Integrating Random Forests and Generalized Linear Models for Improved Accuracy and Interpretability
Abhineet Agarwal, Ana M. Kenney, Yan Shuo Tan, Tiffany M. Tang, Bin Yu
TL;DR
This work presents RF+ and MDI+ as a unified framework that blends random forests with generalized linear models by reinterpreting decision trees as linear models on engineered split-based features. It shows that MDIs can be understood as R^2 values of partial models, enabling a stable, regularized, and flexible approach to feature importance, while RF+ improves predictive performance via augmented features and GLMs. The PCS-inspired model selection and aggregation strategies guide practitioners toward robust, problem-tailored choices, improving both prediction and interpretation. Case studies in drug response prediction and breast cancer subtyping demonstrate improved predictive accuracy and greater stability of gene-importance rankings, highlighting the practical impact for high-stakes biomedical problems. Overall, RF+ and MDI+ offer a principled path to interpretable, reliable insights from complex tabular data while enhancing predictive power.
Abstract
Random forests (RFs) are among the most popular supervised learning algorithms due to their nonlinear flexibility and ease-of-use. However, as black box models, they can only be interpreted via algorithmically-defined feature importance methods, such as Mean Decrease in Impurity (MDI), which have been observed to be highly unstable and have ambiguous scientific meaning. Furthermore, they can perform poorly in the presence of smooth or additive structure. To address this, we reinterpret decision trees and MDI as linear regression and $R^2$ values, respectively, with respect to engineered features associated with the tree's decision splits.

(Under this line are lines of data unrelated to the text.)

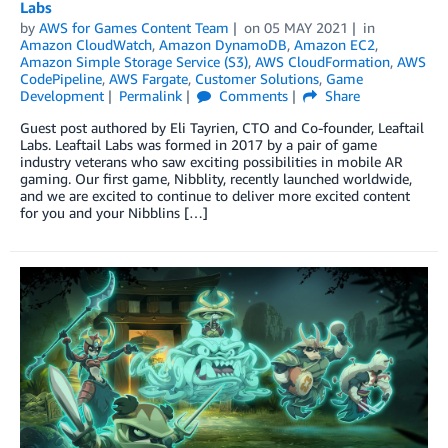
Labs
by
AWS for Games Content Team
on
05 MAY 2021
in
Amazon CloudWatch
,
Amazon DynamoDB
,
Amazon EC2
,
Amazon Simple Storage Service (S3)
,
AWS CloudFormation
,
AWS
CodePipeline
,
AWS Fargate
,
Customer Solutions
,
Game
Development
Permalink
Comments
Share
Guest post authored by Eli Tayrien, CTO and Co-founder, Leaftail
Labs. Leaftail Labs was formed in 2017 by a pair of game
industry veterans who saw exciting possibilities in mobile AR
gaming. Our first game, Nibblity, recently launched worldwide,
and we are excited to continue to deliver more excited content
for you and your Nibblins […]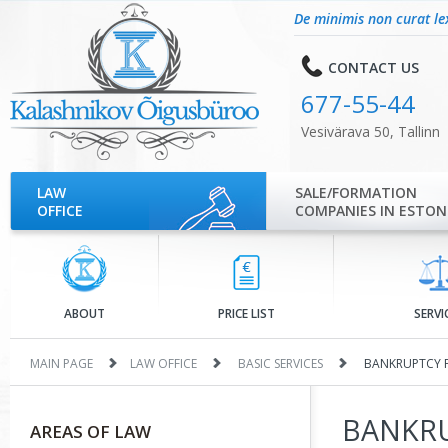
De minimis non curat le
CONTACT US
677-55-44
Vesivärava 50, Tallinn
LAW
SALE/FORMATION
OFFICE
COMPANIES IN ESTON
ABOUT
PRICE LIST
SERVI
MAIN PAGE
LAW OFFICE
BASIC SERVICES
BANKRUPTCY 
BANKRU
AREAS OF LAW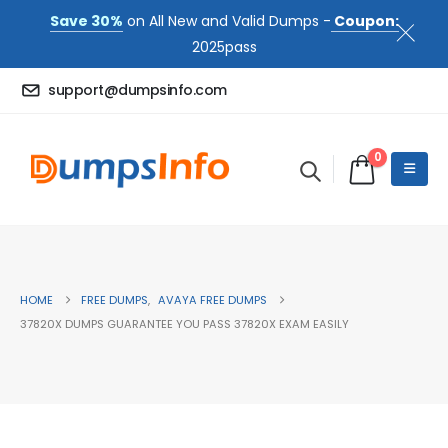
Save 30%
on All New and Valid Dumps -
Coupon:
2025pass
support@dumpsinfo.com
0
HOME
FREE DUMPS
,
AVAYA FREE DUMPS
37820X DUMPS GUARANTEE YOU PASS 37820X EXAM EASILY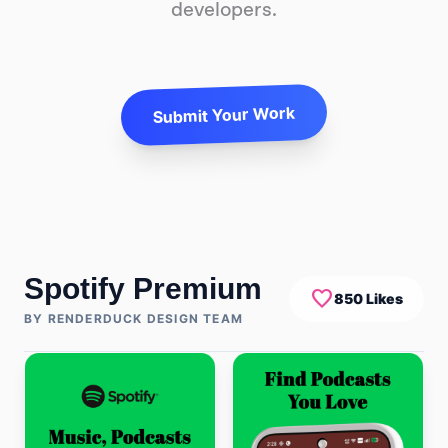
developers.
Submit Your Work
Spotify Premium
favorite
850 Likes
BY RENDERDUCK DESIGN TEAM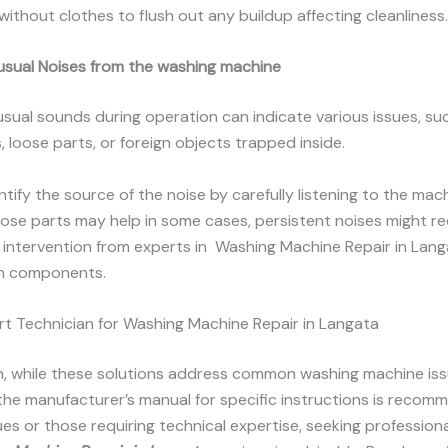
without clothes to flush out any buildup affecting cleanliness.
usual Noises from the washing machine
usual sounds during operation can indicate various issues, s
, loose parts, or foreign objects trapped inside.
entify the source of the noise by carefully listening to the mac
oose parts may help in some cases, persistent noises might re
 intervention from experts in Washing Machine Repair in Lang
n components.
t Technician for Washing Machine Repair in Langata
n, while these solutions address common washing machine iss
 the manufacturer’s manual for specific instructions is recom
es or those requiring technical expertise, seeking profession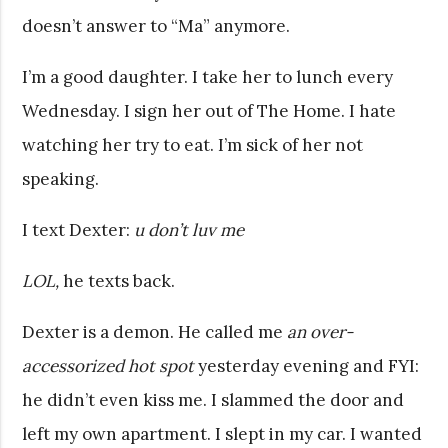
doesn’t answer to “Ma” anymore.
I’m a good daughter. I take her to lunch every
Wednesday. I sign her out of The Home. I hate
watching her try to eat. I’m sick of her not
speaking.
I text Dexter:
u don’t luv me
LOL,
he texts back.
Dexter is a demon. He called me
an over-
accessorized hot spot
yesterday evening and FYI:
he didn’t even kiss me. I slammed the door and
left my own apartment. I slept in my car. I wanted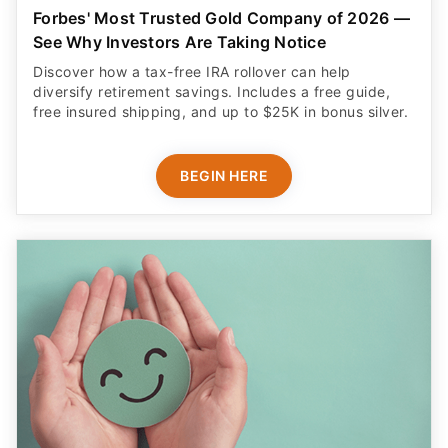
Forbes' Most Trusted Gold Company of 2026 —
See Why Investors Are Taking Notice
Discover how a tax-free IRA rollover can help
diversify retirement savings. Includes a free guide,
free insured shipping, and up to $25K in bonus silver.
BEGIN HERE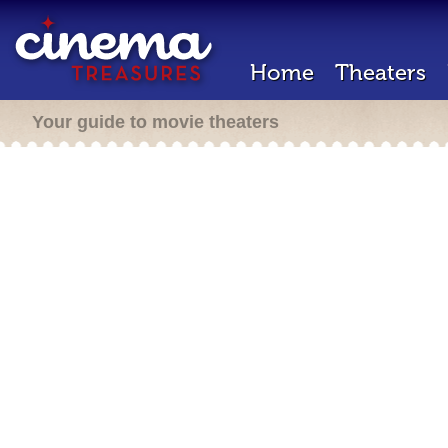
Home
Theaters
Your guide to movie theaters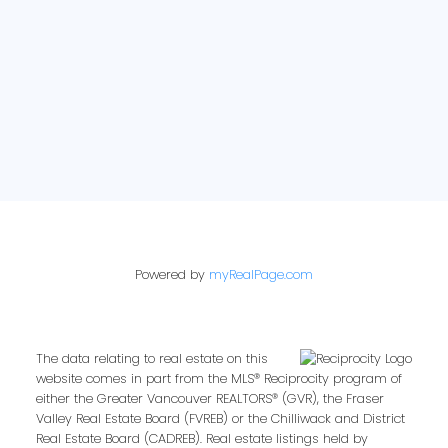
Powered by
myRealPage.com
The data relating to real estate on this
website comes in part from the MLS® Reciprocity program of
either the Greater Vancouver REALTORS® (GVR), the Fraser
Valley Real Estate Board (FVREB) or the Chilliwack and District
Real Estate Board (CADREB). Real estate listings held by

This allows us to combine the respective strengths of RFs and generalized linear models in a framework called RF+, which also yields an improved feature importance method we call MDI+. Through extensive data-inspired simulations and real-world datasets, we show that RF+ improves prediction accuracy over RFs and that MDI+ outperforms popular feature importance measures in identifying signal features, often yielding more than a 10% improvement over its closest competitor. In case studies on drug response prediction and breast cancer subtyping, we further show that MDI+ extracts well-established genes with significantly greater stability compared to existing feature importance measures.